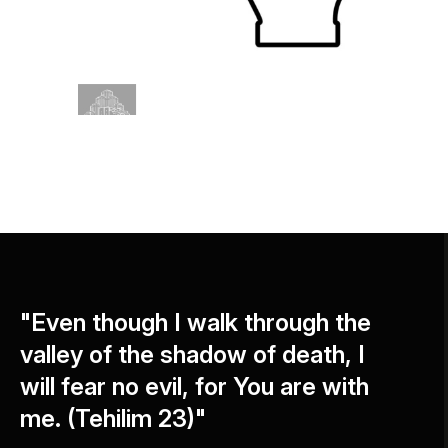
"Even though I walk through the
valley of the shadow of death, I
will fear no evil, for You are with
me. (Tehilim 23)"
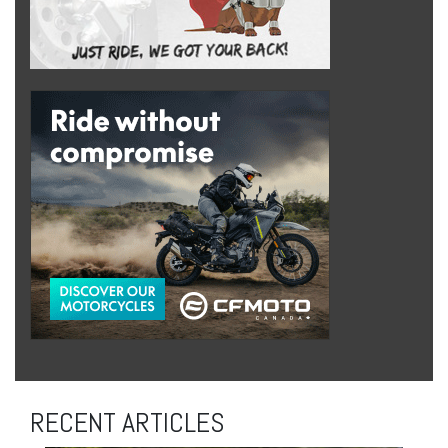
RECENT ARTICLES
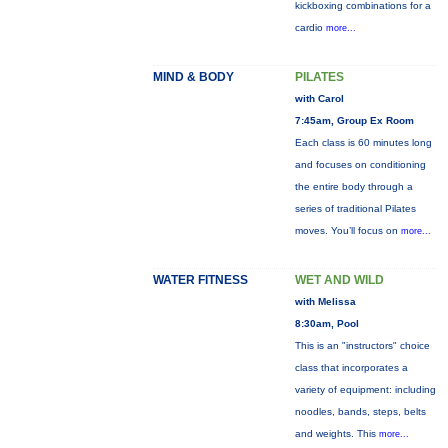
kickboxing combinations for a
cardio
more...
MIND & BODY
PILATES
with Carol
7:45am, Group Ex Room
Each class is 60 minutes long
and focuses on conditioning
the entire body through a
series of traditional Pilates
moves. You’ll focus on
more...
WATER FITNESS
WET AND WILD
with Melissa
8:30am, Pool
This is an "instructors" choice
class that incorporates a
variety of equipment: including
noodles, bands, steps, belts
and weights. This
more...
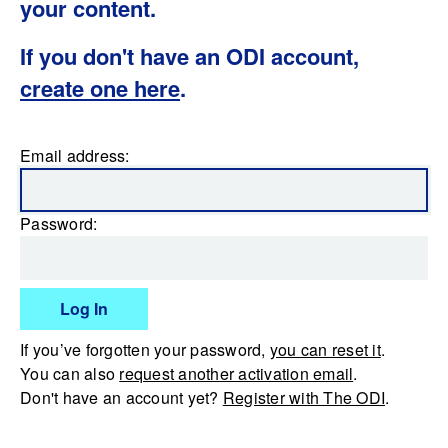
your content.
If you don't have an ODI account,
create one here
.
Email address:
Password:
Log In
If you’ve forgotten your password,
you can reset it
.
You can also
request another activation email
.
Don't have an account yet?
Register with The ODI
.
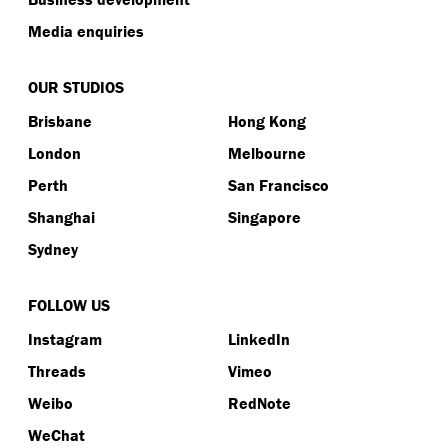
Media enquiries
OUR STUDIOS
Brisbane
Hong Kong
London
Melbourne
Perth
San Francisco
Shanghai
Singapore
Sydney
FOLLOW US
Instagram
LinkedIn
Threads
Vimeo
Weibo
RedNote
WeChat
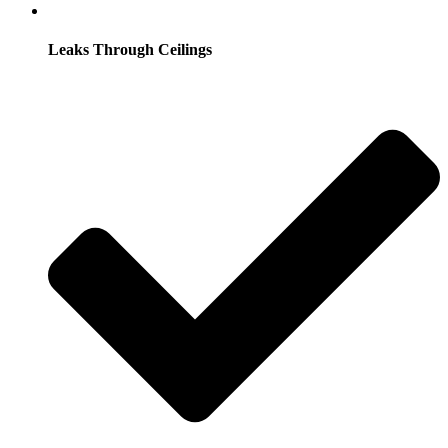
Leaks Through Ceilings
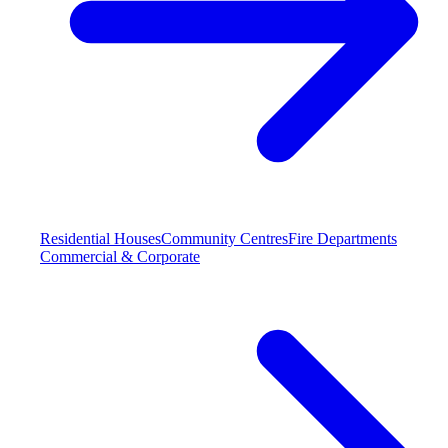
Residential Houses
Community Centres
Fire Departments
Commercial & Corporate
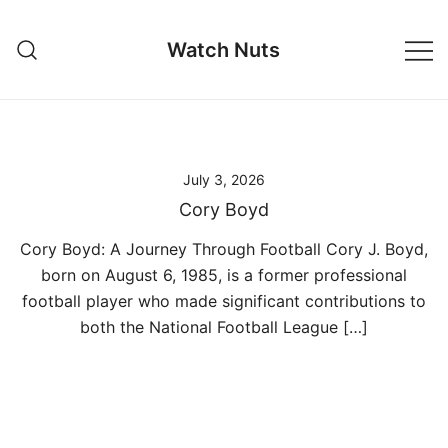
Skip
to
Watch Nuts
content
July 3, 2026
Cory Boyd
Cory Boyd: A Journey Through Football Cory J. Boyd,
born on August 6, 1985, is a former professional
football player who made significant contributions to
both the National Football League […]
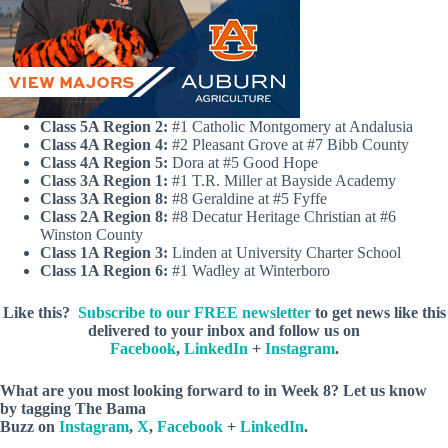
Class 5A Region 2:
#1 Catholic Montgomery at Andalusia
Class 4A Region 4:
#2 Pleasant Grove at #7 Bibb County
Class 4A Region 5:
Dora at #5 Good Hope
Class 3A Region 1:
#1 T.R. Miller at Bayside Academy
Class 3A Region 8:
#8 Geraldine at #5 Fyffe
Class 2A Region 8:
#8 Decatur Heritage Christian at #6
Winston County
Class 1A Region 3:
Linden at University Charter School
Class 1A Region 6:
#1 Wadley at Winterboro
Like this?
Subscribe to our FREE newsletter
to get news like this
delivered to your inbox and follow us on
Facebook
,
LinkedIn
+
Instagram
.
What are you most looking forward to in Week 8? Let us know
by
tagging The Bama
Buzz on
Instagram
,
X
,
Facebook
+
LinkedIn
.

What this task involves:
What is needed is each line of the entries that contains the word "have".

Solution for this task:
If you don't have an ODI account,
Don't have an account yet?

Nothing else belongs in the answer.